▶ _Work required_
Each line in the data holding "period" should be listed.

[Document layout detection data]
..............................
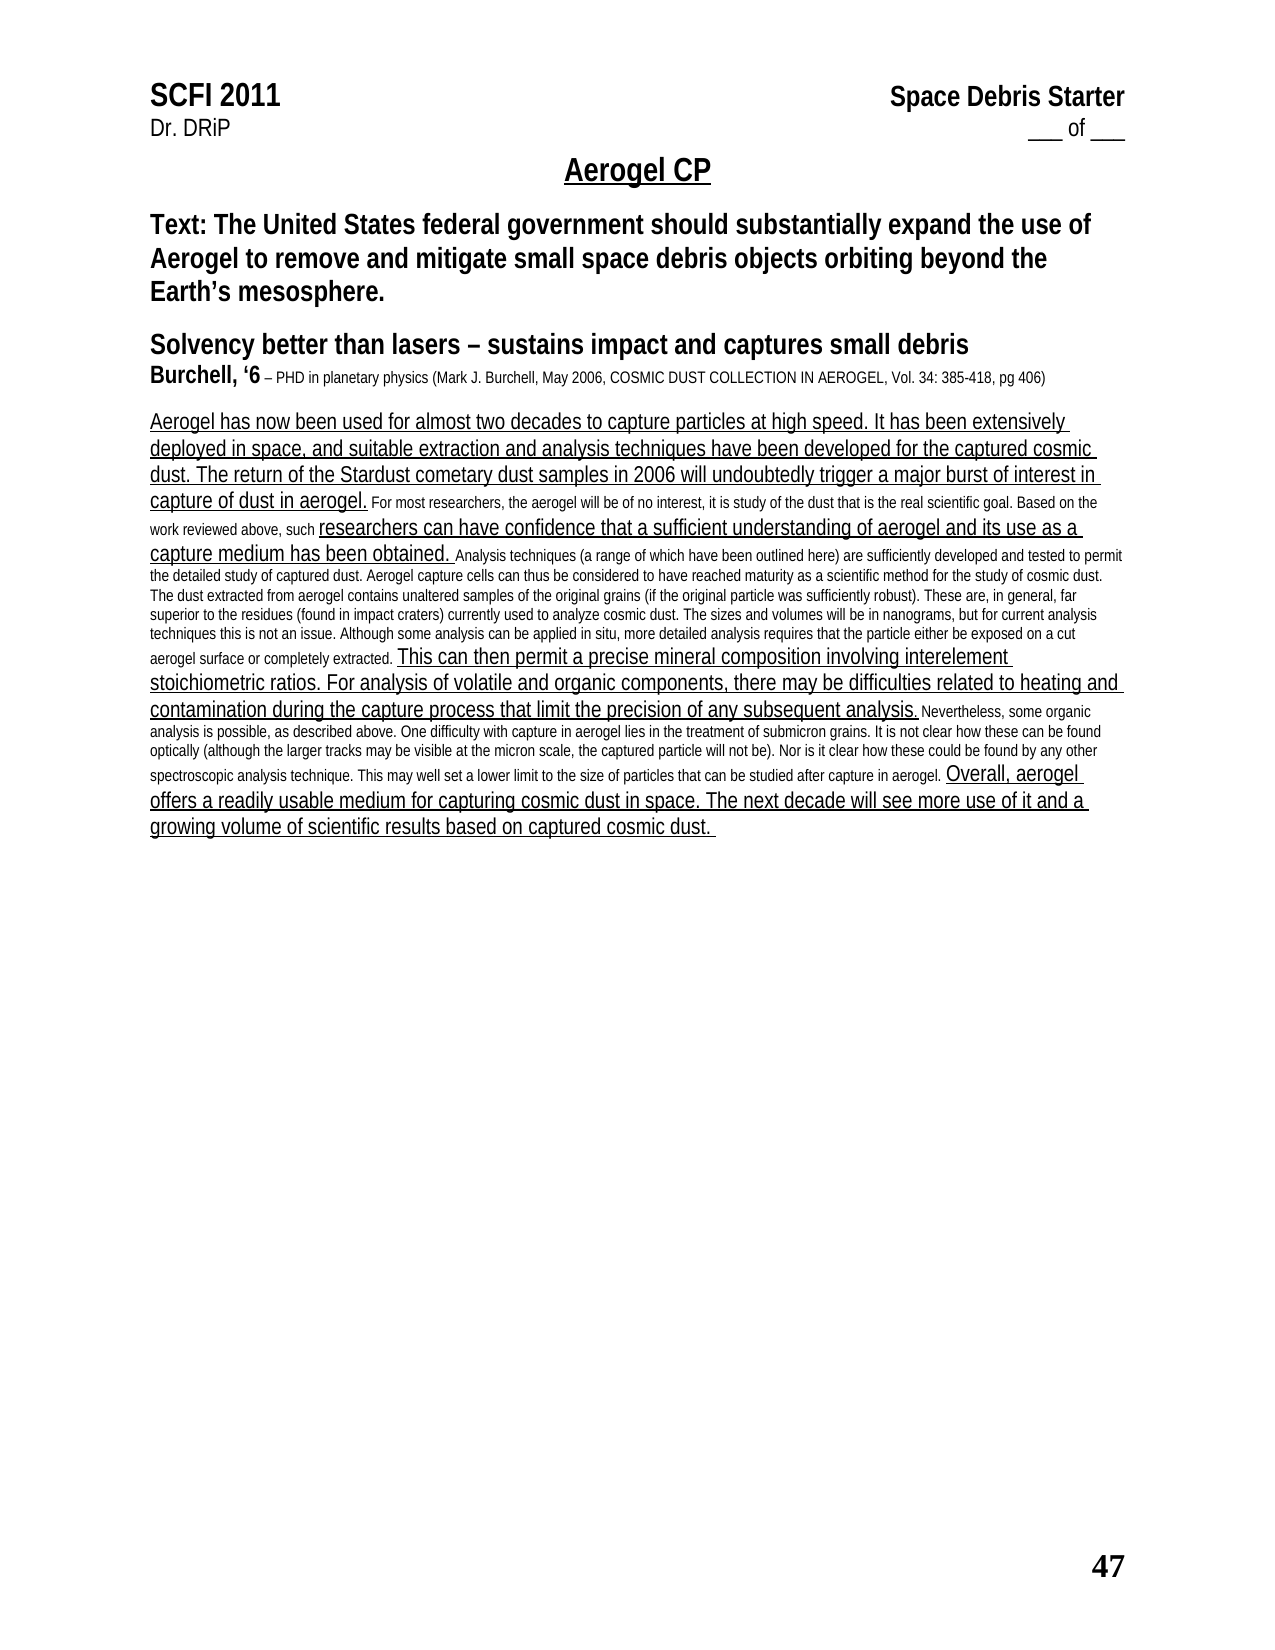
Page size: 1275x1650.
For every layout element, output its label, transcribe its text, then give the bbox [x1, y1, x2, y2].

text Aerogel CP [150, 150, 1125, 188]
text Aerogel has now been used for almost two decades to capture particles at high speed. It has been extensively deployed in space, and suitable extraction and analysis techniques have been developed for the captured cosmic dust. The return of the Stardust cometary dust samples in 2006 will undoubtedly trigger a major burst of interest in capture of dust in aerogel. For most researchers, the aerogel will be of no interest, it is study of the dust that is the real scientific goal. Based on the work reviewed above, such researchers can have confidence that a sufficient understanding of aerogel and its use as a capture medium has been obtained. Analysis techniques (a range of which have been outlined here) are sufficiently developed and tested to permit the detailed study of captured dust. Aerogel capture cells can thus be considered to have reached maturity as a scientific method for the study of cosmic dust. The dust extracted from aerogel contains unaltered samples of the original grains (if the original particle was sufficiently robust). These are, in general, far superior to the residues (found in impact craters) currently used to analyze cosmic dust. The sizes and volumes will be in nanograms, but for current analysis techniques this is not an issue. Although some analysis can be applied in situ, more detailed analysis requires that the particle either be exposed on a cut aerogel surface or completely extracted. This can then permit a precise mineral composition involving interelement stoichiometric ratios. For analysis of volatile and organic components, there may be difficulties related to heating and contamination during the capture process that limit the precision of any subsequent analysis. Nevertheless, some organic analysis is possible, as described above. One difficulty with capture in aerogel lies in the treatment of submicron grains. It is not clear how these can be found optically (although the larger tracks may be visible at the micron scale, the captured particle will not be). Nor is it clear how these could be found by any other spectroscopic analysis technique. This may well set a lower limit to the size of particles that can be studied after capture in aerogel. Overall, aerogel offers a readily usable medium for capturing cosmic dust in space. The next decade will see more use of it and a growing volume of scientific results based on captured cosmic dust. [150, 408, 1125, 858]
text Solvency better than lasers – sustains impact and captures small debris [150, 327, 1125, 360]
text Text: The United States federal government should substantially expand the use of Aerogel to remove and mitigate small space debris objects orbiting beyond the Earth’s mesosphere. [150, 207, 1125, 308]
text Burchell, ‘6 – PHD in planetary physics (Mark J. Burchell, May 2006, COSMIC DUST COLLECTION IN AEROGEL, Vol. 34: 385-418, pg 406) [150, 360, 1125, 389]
..............................
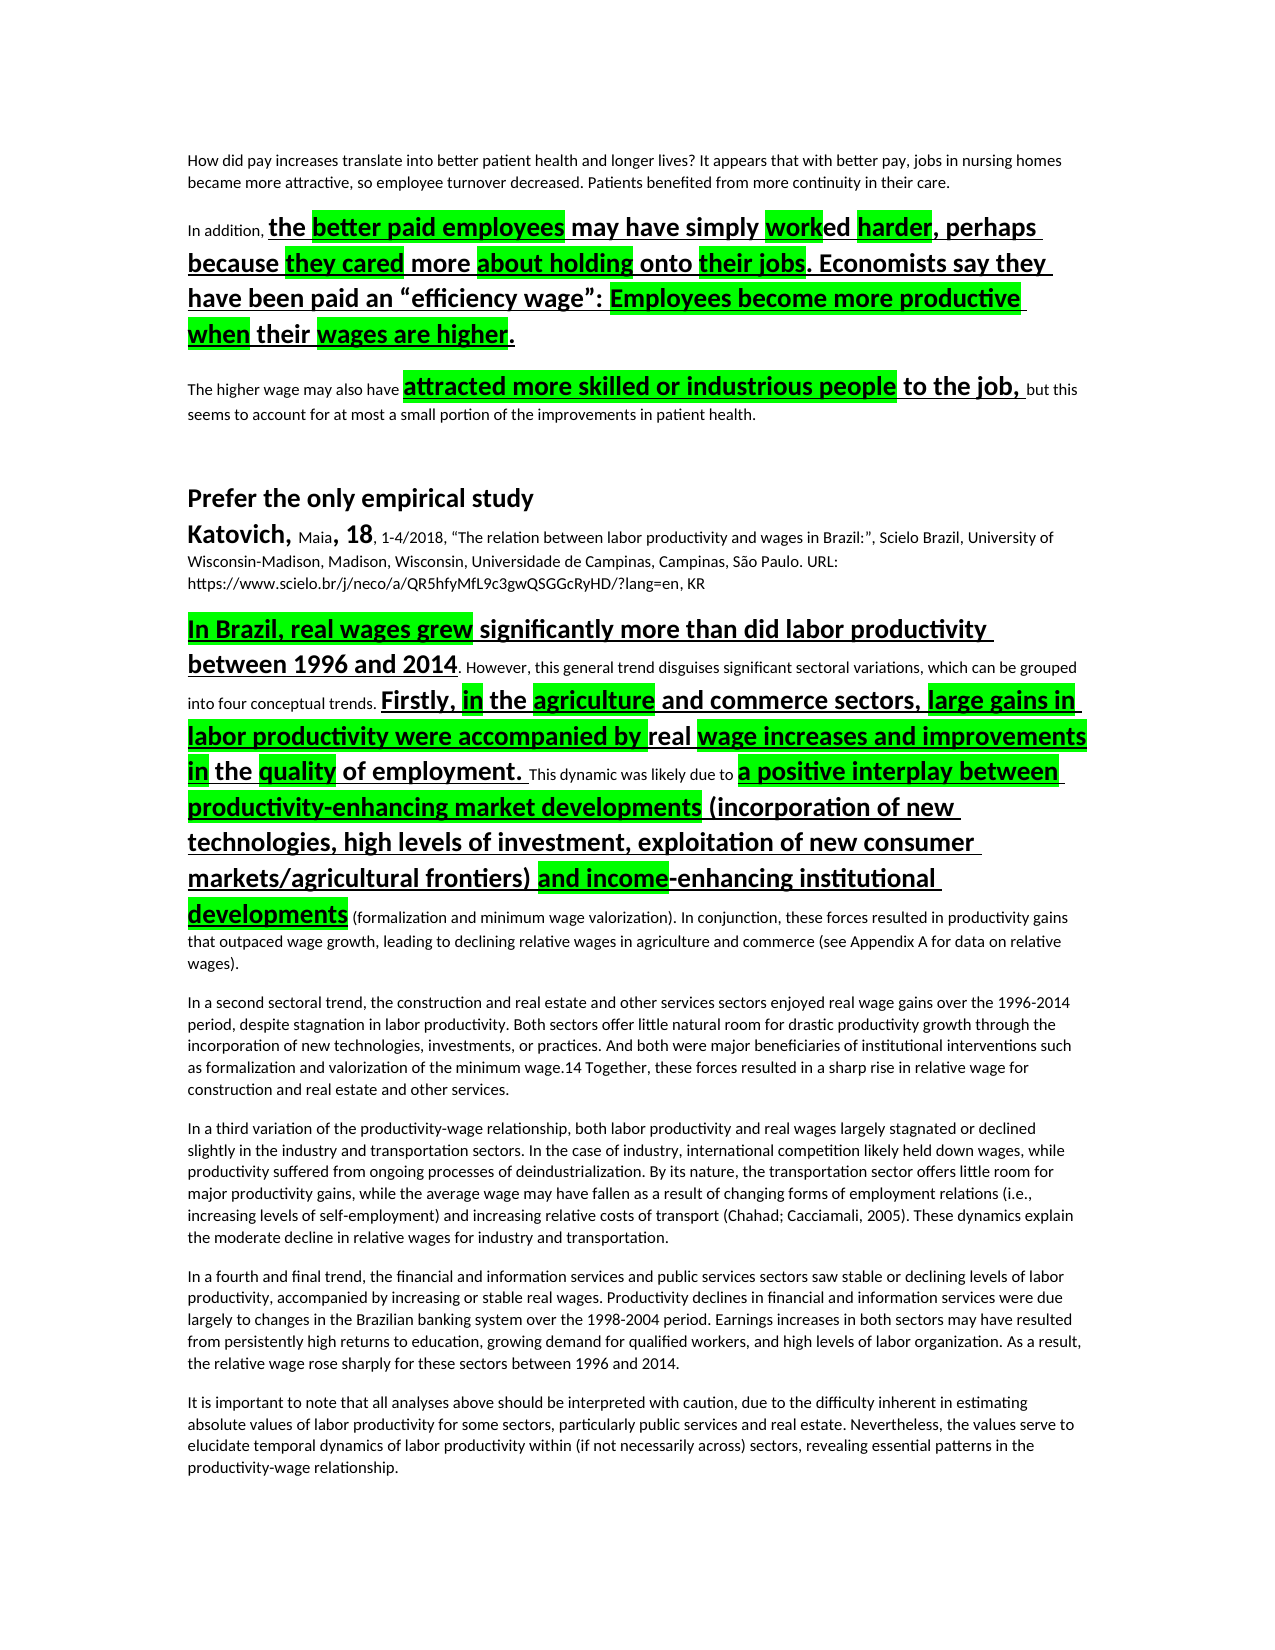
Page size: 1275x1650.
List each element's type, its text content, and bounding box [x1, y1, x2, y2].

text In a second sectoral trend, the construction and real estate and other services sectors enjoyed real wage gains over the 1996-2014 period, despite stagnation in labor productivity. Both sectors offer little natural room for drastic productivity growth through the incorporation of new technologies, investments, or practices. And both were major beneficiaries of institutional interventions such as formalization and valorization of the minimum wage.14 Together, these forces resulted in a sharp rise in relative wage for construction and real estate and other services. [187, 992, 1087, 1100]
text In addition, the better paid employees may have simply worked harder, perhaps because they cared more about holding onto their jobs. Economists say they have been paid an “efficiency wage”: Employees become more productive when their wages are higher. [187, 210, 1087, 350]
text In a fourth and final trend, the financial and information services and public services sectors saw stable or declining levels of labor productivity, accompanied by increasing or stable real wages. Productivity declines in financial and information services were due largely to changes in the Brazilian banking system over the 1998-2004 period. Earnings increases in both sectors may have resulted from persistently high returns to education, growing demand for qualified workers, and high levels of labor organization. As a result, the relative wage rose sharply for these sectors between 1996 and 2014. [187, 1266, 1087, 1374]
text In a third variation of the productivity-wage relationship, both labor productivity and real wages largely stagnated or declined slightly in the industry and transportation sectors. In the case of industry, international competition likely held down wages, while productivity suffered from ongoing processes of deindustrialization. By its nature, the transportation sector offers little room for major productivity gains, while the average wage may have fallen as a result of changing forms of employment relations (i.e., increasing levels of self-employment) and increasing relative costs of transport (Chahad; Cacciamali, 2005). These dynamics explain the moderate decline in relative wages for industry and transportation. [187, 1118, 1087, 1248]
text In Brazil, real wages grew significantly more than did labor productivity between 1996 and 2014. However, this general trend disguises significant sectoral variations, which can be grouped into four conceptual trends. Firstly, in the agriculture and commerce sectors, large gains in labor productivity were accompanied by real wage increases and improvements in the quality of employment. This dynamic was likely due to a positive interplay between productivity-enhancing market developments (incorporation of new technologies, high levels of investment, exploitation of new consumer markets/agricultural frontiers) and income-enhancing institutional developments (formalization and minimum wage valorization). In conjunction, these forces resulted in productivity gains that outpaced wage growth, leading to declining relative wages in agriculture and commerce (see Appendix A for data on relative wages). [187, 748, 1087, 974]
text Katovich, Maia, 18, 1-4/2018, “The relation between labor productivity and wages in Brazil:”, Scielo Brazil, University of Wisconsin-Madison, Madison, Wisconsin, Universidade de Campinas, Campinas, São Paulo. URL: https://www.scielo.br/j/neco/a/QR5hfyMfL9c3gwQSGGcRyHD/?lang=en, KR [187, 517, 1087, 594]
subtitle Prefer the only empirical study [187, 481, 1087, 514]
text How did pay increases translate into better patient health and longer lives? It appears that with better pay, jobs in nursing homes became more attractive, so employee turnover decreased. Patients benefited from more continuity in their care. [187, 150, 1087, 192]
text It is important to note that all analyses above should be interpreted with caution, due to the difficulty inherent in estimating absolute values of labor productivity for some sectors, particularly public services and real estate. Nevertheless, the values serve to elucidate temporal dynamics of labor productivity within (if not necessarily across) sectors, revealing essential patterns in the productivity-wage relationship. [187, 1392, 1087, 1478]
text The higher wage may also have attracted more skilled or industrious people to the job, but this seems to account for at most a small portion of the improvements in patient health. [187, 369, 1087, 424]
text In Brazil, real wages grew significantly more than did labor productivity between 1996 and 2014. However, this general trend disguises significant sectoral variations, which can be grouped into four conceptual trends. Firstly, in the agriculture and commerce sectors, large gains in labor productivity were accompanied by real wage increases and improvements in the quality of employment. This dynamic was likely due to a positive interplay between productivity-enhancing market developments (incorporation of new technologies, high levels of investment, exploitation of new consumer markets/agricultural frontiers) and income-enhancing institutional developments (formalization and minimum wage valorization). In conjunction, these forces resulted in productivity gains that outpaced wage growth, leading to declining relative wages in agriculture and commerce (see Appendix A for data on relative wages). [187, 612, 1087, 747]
..............................
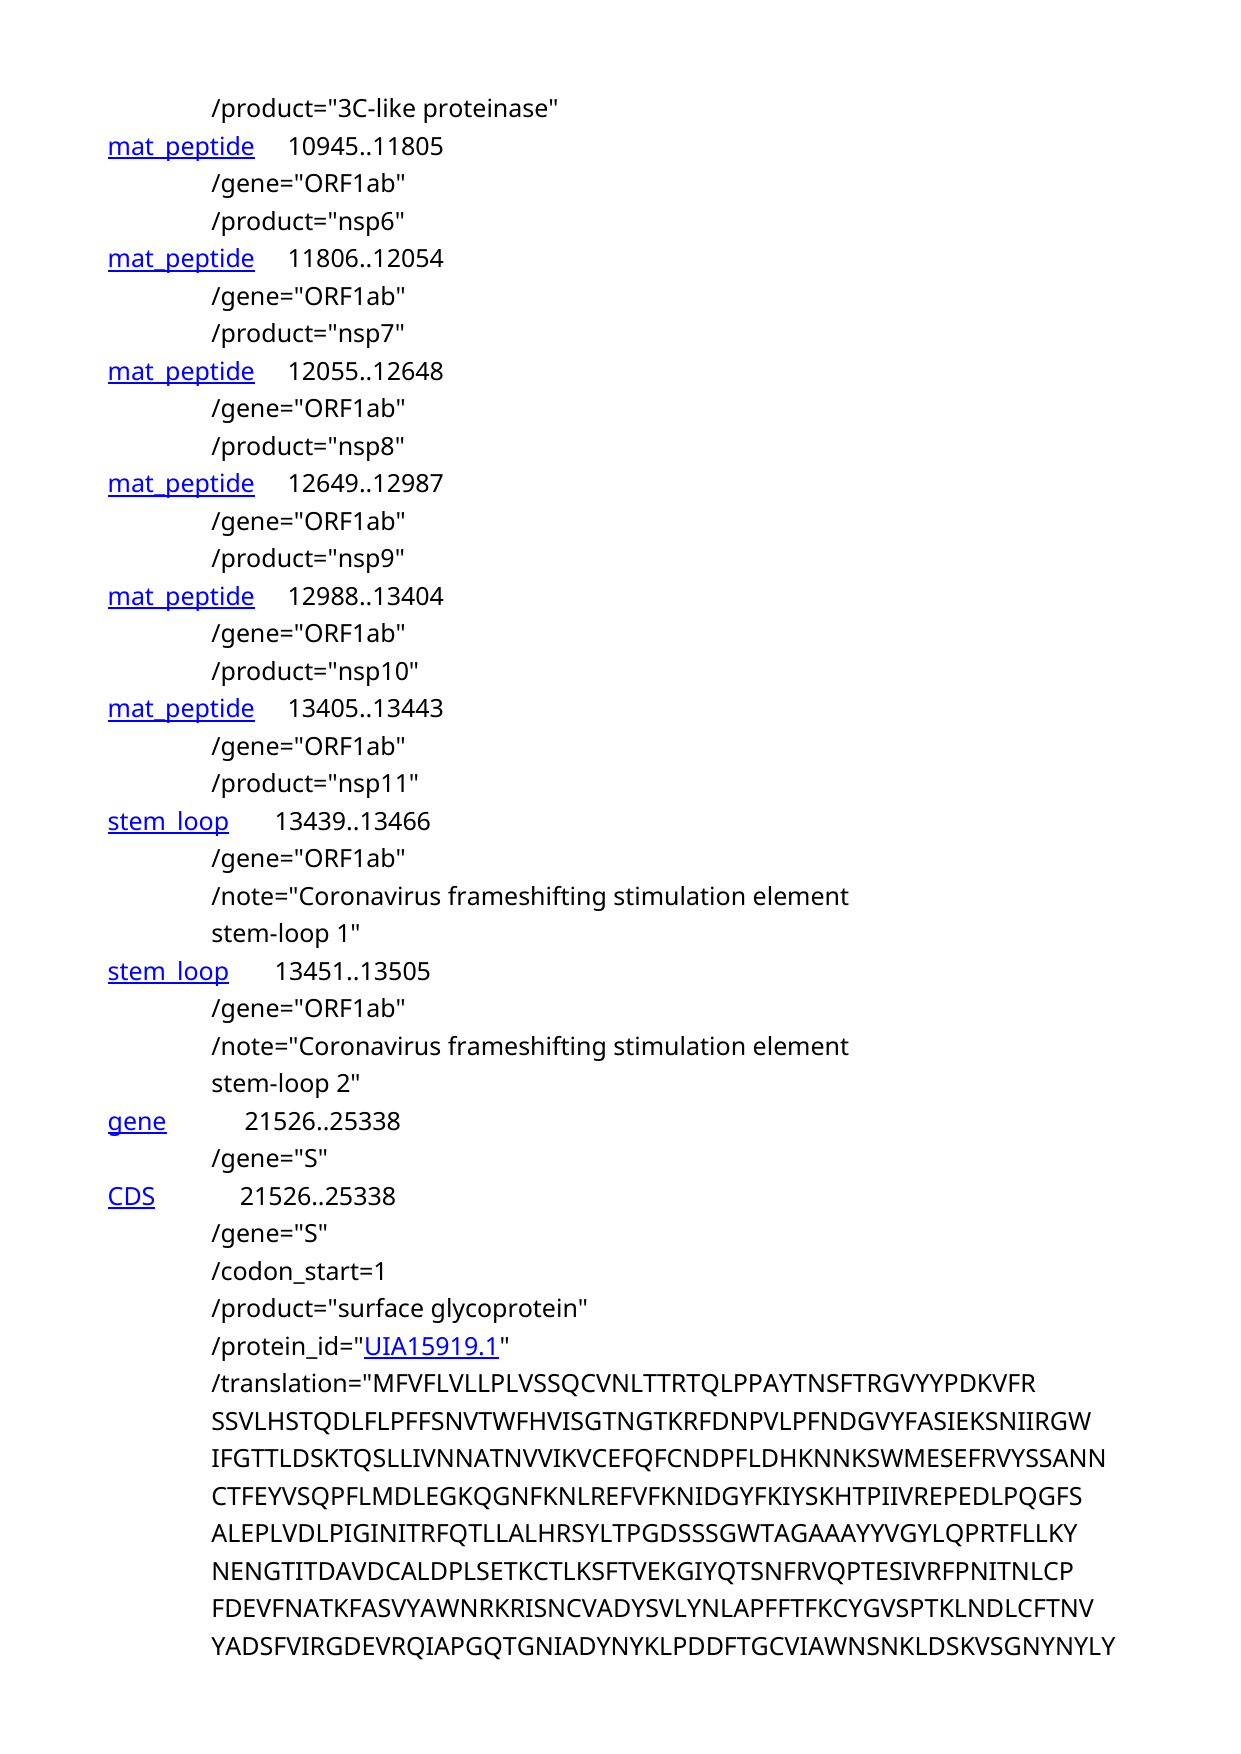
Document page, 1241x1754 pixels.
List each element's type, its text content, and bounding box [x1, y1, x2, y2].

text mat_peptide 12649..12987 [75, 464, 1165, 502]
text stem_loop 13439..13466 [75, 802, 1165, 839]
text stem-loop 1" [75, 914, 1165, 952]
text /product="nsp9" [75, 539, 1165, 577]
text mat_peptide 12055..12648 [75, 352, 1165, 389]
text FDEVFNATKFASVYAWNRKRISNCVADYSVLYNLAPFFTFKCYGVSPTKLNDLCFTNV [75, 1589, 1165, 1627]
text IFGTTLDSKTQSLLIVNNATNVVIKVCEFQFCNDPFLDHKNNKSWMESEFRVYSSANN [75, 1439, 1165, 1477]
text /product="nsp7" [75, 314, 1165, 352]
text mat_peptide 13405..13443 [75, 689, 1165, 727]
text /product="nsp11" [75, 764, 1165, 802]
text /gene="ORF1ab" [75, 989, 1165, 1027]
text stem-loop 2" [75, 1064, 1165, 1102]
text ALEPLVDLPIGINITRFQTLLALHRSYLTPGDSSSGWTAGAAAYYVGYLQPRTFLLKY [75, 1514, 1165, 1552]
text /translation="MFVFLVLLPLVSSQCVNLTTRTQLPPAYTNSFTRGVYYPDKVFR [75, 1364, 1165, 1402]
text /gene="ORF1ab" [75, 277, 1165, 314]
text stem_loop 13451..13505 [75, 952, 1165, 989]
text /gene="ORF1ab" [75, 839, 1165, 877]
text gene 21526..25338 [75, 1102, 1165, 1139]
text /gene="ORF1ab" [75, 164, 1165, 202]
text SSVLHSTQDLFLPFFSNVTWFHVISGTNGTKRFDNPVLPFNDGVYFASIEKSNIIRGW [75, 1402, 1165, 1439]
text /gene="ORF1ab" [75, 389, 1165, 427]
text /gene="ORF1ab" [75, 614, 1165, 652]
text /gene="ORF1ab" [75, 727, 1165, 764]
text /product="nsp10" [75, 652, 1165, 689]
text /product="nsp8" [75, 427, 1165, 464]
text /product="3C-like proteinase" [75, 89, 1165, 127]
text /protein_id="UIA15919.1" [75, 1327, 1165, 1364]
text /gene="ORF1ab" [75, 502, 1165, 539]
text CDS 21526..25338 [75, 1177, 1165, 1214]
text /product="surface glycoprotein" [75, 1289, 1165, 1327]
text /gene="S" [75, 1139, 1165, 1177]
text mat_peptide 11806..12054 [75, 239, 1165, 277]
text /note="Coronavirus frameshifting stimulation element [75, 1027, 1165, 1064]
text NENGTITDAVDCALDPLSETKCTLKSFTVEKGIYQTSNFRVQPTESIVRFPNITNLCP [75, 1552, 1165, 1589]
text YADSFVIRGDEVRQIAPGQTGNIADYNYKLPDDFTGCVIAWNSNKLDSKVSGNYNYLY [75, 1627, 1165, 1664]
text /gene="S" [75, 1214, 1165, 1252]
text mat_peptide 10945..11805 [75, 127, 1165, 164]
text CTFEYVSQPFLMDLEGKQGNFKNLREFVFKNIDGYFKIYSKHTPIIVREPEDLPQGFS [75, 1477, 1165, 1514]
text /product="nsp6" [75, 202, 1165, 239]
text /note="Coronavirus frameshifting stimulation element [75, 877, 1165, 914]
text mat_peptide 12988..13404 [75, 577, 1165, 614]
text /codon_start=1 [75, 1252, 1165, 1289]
..............................
▶ _Exercise response_
text In a second sectoral trend, the construction and real estate and other services sectors enjoyed real wage gains over the 1996-2014 period, despite stagnation in labor productivity. Both sectors offer little natural room for drastic productivity growth through the incorporation of new technologies, investments, or practices. And both were major beneficiaries of institutional interventions such as formalization and valorization of the minimum wage.14 Together, these forces resulted in a sharp rise in relative wage for construction and real estate and other services. [187, 992, 1087, 1100]
text In a fourth and final trend, the financial and information services and public services sectors saw stable or declining levels of labor productivity, accompanied by increasing or stable real wages. Productivity declines in financial and information services were due largely to changes in the Brazilian banking system over the 1998-2004 period. Earnings increases in both sectors may have resulted from persistently high returns to education, growing demand for qualified workers, and high levels of labor organization. As a result, the relative wage rose sharply for these sectors between 1996 and 2014. [187, 1266, 1087, 1374]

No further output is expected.